The Structure of the API
The render API's entry point would be a python script that would register UI and rendering functions with Blender. The script might look like this:
#RENDER.INTERFACE from Blender import Render, BPyDataBlob, RenderUI Render.Register("Aqsis", "C-shared", "Aqsis.DLL", "entry_aqsis") def draw_scene_ui(self, xmlobj): panel code of some sort, using a python-implemented module for acessing the xml data. BPyDataBlob.DrawPanel(xmlobj) def event_scene_ui(self, xmlobj, evt, val): BPyDataBlob.EventInPanel(xmlobj) #I don't know schema, so here's a simple idea for making duplicates of preset #xml trees xmldef = "<SceneData><GlobalIllum mode="int" samples="int" enabled="int:tog"/></SceneData>" Render.RegisterPanel("Scene.Aqsis", xmldef, draw_scene_ui, event_scene_ui)
For some people, XML can be difficult to use. It doesn't diff as well as fixed-formatted formats, as the human-readable requirements tends to cause differing parsers to lay waste to the whitespace (this is, by the way, all second-hand reports I've gotten).

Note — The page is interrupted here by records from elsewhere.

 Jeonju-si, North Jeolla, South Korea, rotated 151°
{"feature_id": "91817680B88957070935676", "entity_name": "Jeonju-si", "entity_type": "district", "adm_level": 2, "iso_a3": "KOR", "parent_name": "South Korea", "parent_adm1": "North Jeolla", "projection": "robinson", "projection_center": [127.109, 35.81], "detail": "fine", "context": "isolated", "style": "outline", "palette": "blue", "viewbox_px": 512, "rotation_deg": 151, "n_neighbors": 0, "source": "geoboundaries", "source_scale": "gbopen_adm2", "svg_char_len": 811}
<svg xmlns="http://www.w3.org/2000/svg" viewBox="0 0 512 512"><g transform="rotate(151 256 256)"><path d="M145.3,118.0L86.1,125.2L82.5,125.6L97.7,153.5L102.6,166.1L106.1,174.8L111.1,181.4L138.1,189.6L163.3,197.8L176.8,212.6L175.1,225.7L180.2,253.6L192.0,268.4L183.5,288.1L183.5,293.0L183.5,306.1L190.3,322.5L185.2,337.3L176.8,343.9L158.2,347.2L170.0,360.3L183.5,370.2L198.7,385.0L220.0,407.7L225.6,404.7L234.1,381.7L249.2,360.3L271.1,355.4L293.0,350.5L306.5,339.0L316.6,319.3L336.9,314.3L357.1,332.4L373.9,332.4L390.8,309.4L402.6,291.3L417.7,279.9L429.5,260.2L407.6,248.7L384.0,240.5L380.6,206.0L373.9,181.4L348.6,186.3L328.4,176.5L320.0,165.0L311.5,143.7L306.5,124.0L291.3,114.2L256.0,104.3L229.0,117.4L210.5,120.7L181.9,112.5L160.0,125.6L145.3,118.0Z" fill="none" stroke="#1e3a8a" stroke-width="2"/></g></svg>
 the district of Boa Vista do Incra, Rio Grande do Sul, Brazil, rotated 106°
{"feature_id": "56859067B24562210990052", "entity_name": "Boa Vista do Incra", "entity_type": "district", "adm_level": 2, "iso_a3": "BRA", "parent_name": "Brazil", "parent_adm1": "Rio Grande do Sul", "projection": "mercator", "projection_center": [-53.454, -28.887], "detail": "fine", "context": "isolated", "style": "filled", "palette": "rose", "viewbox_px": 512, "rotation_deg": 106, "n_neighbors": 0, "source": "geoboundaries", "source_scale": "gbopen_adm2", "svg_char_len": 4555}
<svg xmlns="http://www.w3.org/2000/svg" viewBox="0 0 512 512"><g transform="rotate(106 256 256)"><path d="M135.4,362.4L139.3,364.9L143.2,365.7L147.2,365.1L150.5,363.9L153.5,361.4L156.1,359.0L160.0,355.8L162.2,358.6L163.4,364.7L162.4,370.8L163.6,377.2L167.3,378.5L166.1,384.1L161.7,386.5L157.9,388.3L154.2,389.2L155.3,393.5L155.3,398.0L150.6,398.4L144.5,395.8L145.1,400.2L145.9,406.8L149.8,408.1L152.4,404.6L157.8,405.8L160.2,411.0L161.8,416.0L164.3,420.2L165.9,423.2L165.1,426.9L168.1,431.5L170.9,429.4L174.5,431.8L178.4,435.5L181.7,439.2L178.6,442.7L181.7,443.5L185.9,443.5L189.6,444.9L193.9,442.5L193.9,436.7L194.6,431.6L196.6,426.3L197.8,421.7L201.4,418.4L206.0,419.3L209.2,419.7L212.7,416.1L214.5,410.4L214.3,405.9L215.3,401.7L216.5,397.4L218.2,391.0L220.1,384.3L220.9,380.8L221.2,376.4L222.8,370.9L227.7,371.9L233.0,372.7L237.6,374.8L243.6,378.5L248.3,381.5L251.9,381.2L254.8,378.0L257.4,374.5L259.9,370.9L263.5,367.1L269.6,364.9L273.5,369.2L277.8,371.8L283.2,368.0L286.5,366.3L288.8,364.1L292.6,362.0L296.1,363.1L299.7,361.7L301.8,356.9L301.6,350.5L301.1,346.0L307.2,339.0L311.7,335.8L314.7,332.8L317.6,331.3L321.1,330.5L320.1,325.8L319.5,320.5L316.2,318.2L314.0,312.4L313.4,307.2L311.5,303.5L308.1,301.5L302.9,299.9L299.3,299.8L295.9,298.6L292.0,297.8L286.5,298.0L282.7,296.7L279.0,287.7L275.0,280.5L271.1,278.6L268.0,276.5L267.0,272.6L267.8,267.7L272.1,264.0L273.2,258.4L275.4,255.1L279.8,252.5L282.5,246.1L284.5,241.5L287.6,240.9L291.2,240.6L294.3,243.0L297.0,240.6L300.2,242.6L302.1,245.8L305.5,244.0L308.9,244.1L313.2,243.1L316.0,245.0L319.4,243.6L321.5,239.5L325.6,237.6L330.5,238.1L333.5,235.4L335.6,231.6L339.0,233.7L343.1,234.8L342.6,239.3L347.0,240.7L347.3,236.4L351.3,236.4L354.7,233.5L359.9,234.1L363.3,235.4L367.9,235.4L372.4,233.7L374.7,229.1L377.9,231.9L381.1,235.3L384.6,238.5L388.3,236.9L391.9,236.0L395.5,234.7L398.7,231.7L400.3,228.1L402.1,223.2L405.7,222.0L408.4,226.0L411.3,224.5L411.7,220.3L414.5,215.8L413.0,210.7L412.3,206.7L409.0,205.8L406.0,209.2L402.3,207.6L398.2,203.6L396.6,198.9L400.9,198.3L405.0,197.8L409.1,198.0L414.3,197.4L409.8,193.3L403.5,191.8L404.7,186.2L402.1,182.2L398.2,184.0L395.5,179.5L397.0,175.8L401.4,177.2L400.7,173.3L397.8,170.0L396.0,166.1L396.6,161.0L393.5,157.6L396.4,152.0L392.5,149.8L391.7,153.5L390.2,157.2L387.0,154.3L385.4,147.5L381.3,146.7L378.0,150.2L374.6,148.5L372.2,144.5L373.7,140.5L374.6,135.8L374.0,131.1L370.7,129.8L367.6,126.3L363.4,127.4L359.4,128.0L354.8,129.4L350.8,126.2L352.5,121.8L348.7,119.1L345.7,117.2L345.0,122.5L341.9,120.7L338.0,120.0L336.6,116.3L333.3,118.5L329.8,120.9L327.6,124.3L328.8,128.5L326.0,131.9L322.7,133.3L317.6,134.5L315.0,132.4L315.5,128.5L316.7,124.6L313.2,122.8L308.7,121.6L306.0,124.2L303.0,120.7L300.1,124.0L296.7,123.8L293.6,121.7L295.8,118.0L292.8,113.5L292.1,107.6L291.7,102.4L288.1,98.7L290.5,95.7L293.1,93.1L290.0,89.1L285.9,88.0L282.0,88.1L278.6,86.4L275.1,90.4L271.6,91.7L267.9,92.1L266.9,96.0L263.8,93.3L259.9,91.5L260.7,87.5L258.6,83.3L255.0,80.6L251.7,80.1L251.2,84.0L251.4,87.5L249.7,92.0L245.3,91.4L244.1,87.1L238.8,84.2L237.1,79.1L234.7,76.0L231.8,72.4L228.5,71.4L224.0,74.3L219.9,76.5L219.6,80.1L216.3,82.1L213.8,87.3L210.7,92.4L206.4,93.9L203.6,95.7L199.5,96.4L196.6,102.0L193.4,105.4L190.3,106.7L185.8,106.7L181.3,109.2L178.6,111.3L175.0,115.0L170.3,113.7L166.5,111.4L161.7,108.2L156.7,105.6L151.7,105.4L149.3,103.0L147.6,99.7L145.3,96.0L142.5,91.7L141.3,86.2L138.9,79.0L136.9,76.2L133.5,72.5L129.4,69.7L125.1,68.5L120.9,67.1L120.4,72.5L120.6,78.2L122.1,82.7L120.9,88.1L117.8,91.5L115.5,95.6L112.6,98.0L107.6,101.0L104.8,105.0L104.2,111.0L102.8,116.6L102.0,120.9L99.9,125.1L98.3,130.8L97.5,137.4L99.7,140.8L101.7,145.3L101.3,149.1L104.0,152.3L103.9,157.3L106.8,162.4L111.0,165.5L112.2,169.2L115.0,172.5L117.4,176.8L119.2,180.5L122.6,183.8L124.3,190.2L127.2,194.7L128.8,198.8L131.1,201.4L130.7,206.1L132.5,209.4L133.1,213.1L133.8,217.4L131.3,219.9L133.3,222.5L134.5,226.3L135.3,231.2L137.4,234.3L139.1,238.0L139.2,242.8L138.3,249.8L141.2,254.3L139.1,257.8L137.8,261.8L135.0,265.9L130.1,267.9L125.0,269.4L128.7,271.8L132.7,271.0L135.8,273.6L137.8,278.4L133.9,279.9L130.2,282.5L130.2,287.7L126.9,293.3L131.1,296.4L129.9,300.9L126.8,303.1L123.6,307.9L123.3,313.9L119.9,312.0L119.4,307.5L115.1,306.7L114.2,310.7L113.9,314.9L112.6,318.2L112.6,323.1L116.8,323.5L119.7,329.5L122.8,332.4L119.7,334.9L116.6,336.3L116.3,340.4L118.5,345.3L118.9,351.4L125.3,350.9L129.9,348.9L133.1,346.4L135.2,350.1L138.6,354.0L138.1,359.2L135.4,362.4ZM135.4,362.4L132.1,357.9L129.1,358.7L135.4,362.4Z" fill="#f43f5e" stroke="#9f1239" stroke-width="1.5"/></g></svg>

However, there are advantages to using XML. From a programming point of view, using a tree structure such as XML works very well (and there's no need to use something as complicated as DOM). The fact that it's human-readable also helps to speed up the development process, as it's easy to find problems in the output (and you can always switch to a more fixed binary format later on if you wish). I believe that XML would work well to help prevent a badly-written render wrapper from accumulating data in a .blend. Authors can use a simple python script (written as part of the python side of the API) to monitor all attached XML data, and spot any leaks or errors.
How the Renderer Interface is Communicated With
All data sent to the renderer will be sent in a tree format similar to XML, yet fully binary and very compact (perhaps a special version of sdna). The data will be sent according to a specific protocal, which can perhaps be transformed to maintain compatibility with older render extensions.
The actual implementation of the renderer can be written as a C shared library or a python script. Regardless, the protocal for transferring data would be the same.